Journey to recovery – Joyce’s story

Posted: 14/11/24

Peer supporter Joyce Barsdell shares her story of addiction to bring hope to others.

Joyce is a recovering alcoholic.

“As a child, I always felt different,” she says. “I used to look at other kids and think ‘how do they know what to say to each other?’ I just didn’t know how to fit in.”

Joyce spent her early years living in fear, struggling with negativity and intrusive thoughts.

She recalls the time alcohol first came into her life.

“When I was 14, I started going to the park with my friends. I still felt socially awkward and didn’t feel like I’d found my place in the world. What I did find was alcohol. I would drink in the park every Friday night, like a lot of kids do, but I had a mental obsession with alcohol from the first drink.”

A few years after that first drink, Joyce suffered several traumatic events. That was when she began using alcohol as medicine.

“Alcohol was my best friend for a long time,” Joyce says.

At 25, she was pregnant. “I didn’t drink through pregnancy but after I had my daughter, I always felt like something bad was going to happen. I had postnatal depression and couldn’t sleep. Alcohol helped with that.”

When her daughter was three, Joyce crashed her car and lost her licence.

“It’s the biggest shame I will carry,” she says. “Social services were involved and the school said I was a great mum. I had painted this picture that my life was perfect.”

Joyce’s mum was diagnosed with lung cancer in 2013 and that’s when the mask started to slip.

It was around this time that Joyce realised the power alcohol had over her.

“My mum’s cancer was terminal and she went into palliative care. They phoned me up to say it was going to be her last day. Instead of going straight to her bedside, I went to the shop to buy drink.

“That’s the power of addiction; alcohol came before everything. It makes you lose your morals and values. It takes everything away from you.”

Alcohol also affected Joyce’s relationship with her daughter.

“I couldn’t look after her,” she says. “I was there but I wasn’t present. I wasn’t emotionally available. She said losing her nanna was hard but that watching me lose myself was even harder.”

Joyce avoided getting help for a long time because of the shame she felt for being a mother and having problems with alcohol.

For five years, she drank in the morning and couldn’t get through a day at work without a drink.

Then, Joyce crashed her car for the second time. “I’m lucky that I never hurt anyone but it haunts me to this day that I could have done. This time, I had to be honest,” she says.

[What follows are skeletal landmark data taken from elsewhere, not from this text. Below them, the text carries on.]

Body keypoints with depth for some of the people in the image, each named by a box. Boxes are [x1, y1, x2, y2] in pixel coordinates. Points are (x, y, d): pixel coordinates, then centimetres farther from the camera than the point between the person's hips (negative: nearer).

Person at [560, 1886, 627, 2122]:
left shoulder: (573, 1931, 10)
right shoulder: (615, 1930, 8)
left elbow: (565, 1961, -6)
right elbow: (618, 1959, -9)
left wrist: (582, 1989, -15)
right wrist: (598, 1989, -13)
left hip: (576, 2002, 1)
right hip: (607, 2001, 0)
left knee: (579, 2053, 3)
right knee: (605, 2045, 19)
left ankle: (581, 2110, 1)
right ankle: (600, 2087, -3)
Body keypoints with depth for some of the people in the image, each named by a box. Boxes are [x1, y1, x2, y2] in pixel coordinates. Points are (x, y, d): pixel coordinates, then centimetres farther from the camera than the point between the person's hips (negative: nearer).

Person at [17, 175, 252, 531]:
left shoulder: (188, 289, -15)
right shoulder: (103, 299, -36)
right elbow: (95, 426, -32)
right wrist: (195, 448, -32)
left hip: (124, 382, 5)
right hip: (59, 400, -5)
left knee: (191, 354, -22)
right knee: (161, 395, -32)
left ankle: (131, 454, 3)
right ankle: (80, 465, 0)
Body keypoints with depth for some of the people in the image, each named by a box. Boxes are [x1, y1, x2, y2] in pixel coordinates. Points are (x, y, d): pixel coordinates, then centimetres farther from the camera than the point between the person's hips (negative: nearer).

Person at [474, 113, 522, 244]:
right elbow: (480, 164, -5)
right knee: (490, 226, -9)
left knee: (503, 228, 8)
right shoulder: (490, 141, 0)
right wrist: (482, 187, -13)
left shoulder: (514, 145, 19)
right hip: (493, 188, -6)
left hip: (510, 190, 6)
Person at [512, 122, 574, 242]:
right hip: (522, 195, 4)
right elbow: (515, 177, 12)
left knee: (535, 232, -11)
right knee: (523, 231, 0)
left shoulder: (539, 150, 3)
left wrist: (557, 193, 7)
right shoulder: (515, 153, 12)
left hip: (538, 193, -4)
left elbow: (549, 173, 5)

Joyce went to rehab but didn’t feel ready.

“Rehab didn’t work for me because I still carried a lot of shame. I used to say I drank lager because I thought it was better than the truth. The truth was I was drinking neat vodka from the bottle.”

Something changed when Joyce went to Alcoholics Anonymous; she was ready to accept the support she needed.

“I went every week and it took 10 months before I tried to get sober. I was sober for one day, then one week, then four weeks.

“Then I had a drink. That broke my daughter’s heart. I had taken away her hope. She said to me that vodka came before her. It was from that moment I haven’t picked up a drink.”

Joyce took some time to work on herself, committing to her recovery. She volunteered for charities and did a college course, learning how to use a computer at the age of 40.

She also studied counselling which encouraged her to go to counselling herself.

Now, Joyce works as a peer supporter at Cumbria, Northumberland, Tyne and Wear NHS Foundation Trust, using her own experiences to help others.

“Working here has built my confidence so much,” she says. “I feel so valued and supported on the ward. I know I can be honest and not feel judged.”

Joyce is celebrating four years of sobriety and is a lot more positive about life.

“I feel like a completely different person. I used to go to bed and not want to wake up in the morning. Now, I go to bed and write a gratitude list.

“I still wake up with anxiety and intrusive thoughts, but now I can separate myself from my thoughts. I used to be resentful and hated the world. Now if I’m having a bad day, I know I can get through it.

“My life isn’t perfect but it’s amazing.”

Joyce also has a new-found love for nature.

“I must have walked around with my head down before; I didn’t notice life,” she says.

“Now, I love spending time in my garden. I’m able to feel my feelings instead of supressing them. I’d been missing out on years of joy and excitement.

“The best thing I’ve got from recovery is the ability to be a mam who’s emotionally available and to have built the most amazing, authentic relationship with my daughter.”

Joyce shares her story to help others.

She says: “I suffered in silence for 20 years. I don’t share what I’ve been through because of ego; I do it to give people hope. I couldn’t go three minutes without thinking about alcohol but there’s light at the end of the tunnel.

“I always thought of an alcoholic as an old man on a park bench. When I went to AA and met all these amazing people, I realised that anyone could be an alcoholic. The only difference was that instead of a park bench it was my sofa.

“If you want to recover, you need to get honest and believe in yourself or borrow someone else’s belief. I will believe in you until you can believe in yourself.”